A non-profit organization called the Canadian Association for the Advancement of Women and Sport and Physical Activity (CAAWS), assembled a list of recommendations to address these obstacles. Through a grant from Immigration Refugee and Citizenship Canada (IRCC) they were able to provide funding for 20 community organizations across Canada to tailor programs for newcomer women. Practically every Canadian province, except for Newfoundland and Labrador, had at least one community partner with CAAWs. Their funding began in 2018 and will end in June 2020.

The Prince Edward Island Association of Newcomers to Canada went from offering an average of one activity per month to about three per week with the help of CAAWS. The organizers are now in discussions with how they are going to continue after the funding ends this summer.

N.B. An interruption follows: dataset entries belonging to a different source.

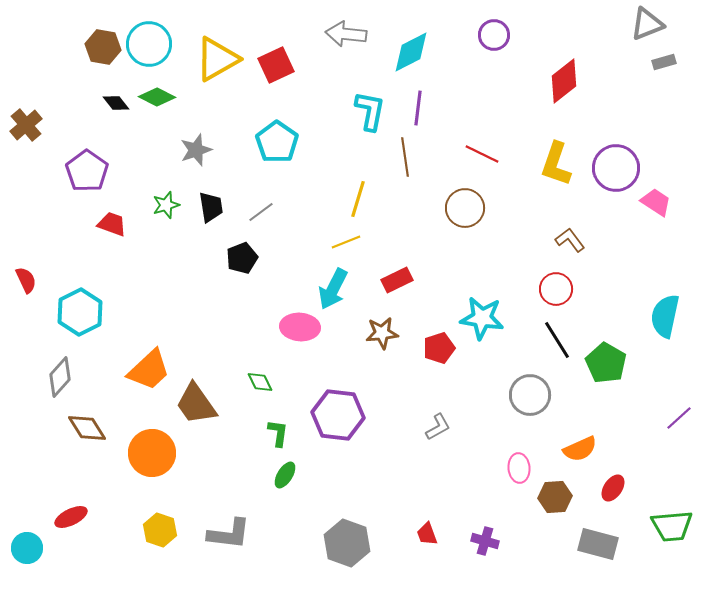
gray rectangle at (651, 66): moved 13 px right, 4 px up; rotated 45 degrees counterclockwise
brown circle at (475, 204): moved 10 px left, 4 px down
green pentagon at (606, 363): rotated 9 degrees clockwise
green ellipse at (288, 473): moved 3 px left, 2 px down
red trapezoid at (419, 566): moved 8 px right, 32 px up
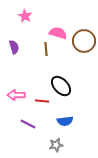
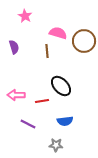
brown line: moved 1 px right, 2 px down
red line: rotated 16 degrees counterclockwise
gray star: rotated 16 degrees clockwise
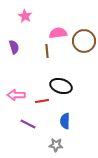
pink semicircle: rotated 24 degrees counterclockwise
black ellipse: rotated 30 degrees counterclockwise
blue semicircle: rotated 98 degrees clockwise
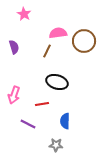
pink star: moved 1 px left, 2 px up
brown line: rotated 32 degrees clockwise
black ellipse: moved 4 px left, 4 px up
pink arrow: moved 2 px left; rotated 72 degrees counterclockwise
red line: moved 3 px down
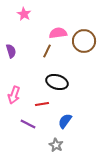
purple semicircle: moved 3 px left, 4 px down
blue semicircle: rotated 35 degrees clockwise
gray star: rotated 24 degrees clockwise
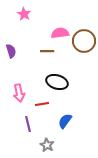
pink semicircle: moved 2 px right
brown line: rotated 64 degrees clockwise
pink arrow: moved 5 px right, 2 px up; rotated 30 degrees counterclockwise
purple line: rotated 49 degrees clockwise
gray star: moved 9 px left
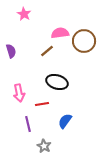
brown line: rotated 40 degrees counterclockwise
gray star: moved 3 px left, 1 px down
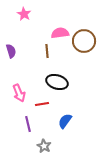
brown line: rotated 56 degrees counterclockwise
pink arrow: rotated 12 degrees counterclockwise
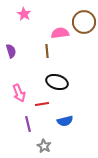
brown circle: moved 19 px up
blue semicircle: rotated 140 degrees counterclockwise
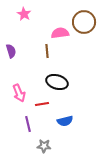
gray star: rotated 24 degrees counterclockwise
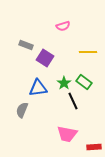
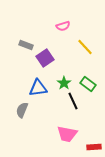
yellow line: moved 3 px left, 5 px up; rotated 48 degrees clockwise
purple square: rotated 24 degrees clockwise
green rectangle: moved 4 px right, 2 px down
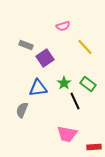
black line: moved 2 px right
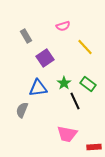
gray rectangle: moved 9 px up; rotated 40 degrees clockwise
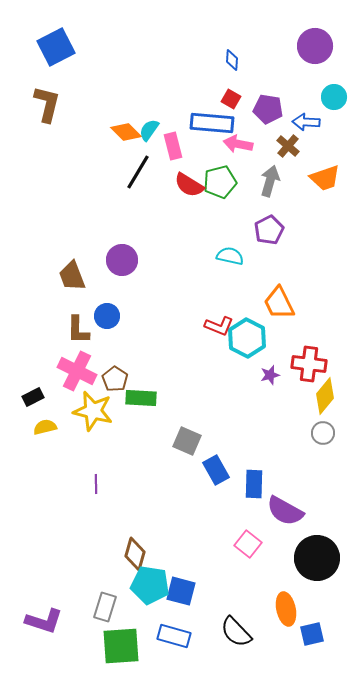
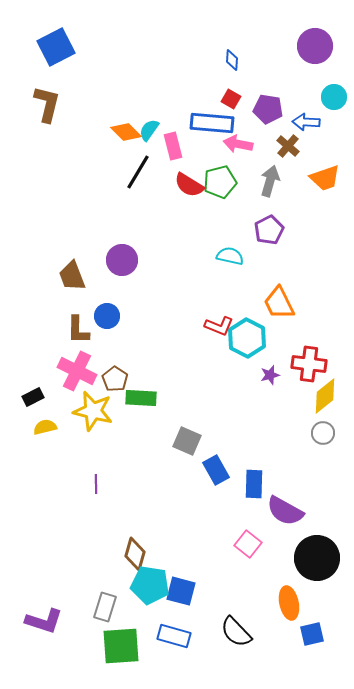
yellow diamond at (325, 396): rotated 12 degrees clockwise
orange ellipse at (286, 609): moved 3 px right, 6 px up
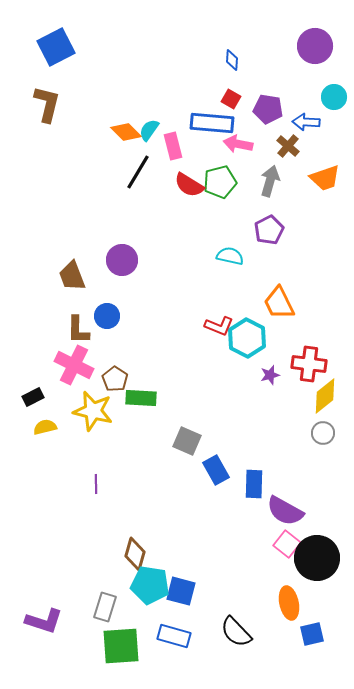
pink cross at (77, 371): moved 3 px left, 6 px up
pink square at (248, 544): moved 39 px right
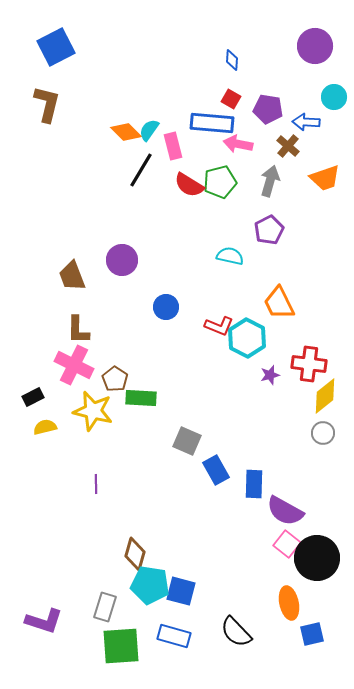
black line at (138, 172): moved 3 px right, 2 px up
blue circle at (107, 316): moved 59 px right, 9 px up
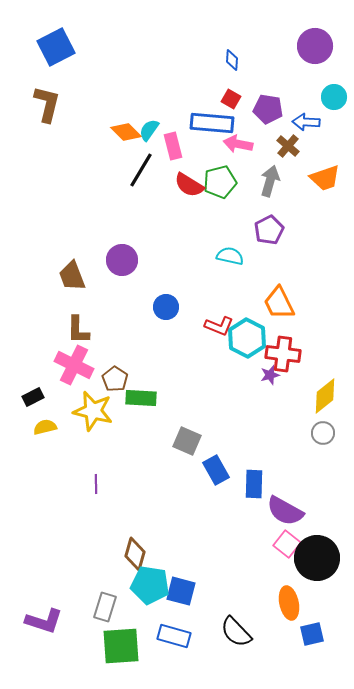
red cross at (309, 364): moved 26 px left, 10 px up
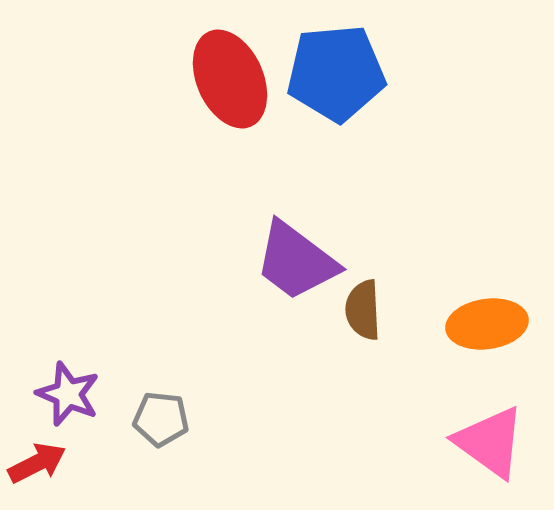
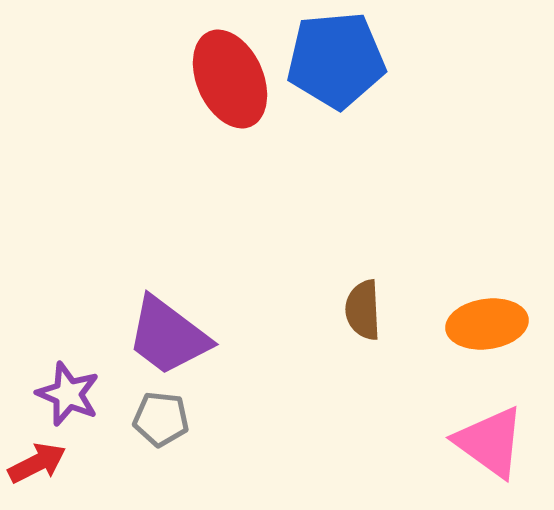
blue pentagon: moved 13 px up
purple trapezoid: moved 128 px left, 75 px down
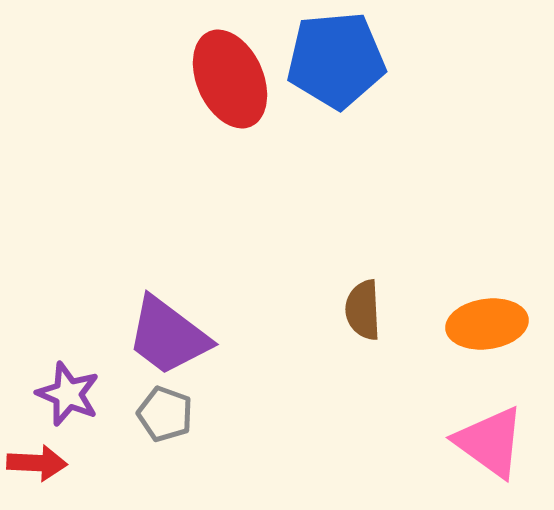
gray pentagon: moved 4 px right, 5 px up; rotated 14 degrees clockwise
red arrow: rotated 30 degrees clockwise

“It does not mean women in sports [activities] are going to stop, but it means we can’t do it as frequently in the same way we were doing it,” said Nancy Clement, the organization’s community engagement manager.

Since the grant started in 2018, the Charlottetown-based settlement organization was able to create partnerships with other local organizations and venues. They would offer swimming lessons taught by female instructors with female lifeguards. Instructions were also mostly held in English, and Clement said many women preferred that as a low-pressure way to practice their language skills. However, they would still offer interpreters who could answer their questions.

The Immigrant Services Association of Nova Scotia (ISANS) in Halifax has also been able to strengthen its programming through funding, and provide spaced childcare during the popular women-only swimming lessons, as part of many other activities, including track and field and hiking.

In cases where ISANS does not offer an activity that a newcomer requests, they will refer them to other local organizations such as the YMCA.

In Yellowknife, North West Territories, an organization called Sports North was able to cater to the needs of newcomer women in a number of ways. They channelled funding to organizations across the territory, such as Aurora College, where they were able to teach women how to use gym equipment, among other skills.

“We continue to encourage our member territorial sport organizations to see a newcomer as a target population for when they’re promoting their respective sports,” said Spider Jones, a representative with Sports North.

Through the funding period these organizations were able to focus on implementing and developing programs that would benefit newcomer women and girls, a group that is only going to keep growing as Canada accepts more immigrants every year.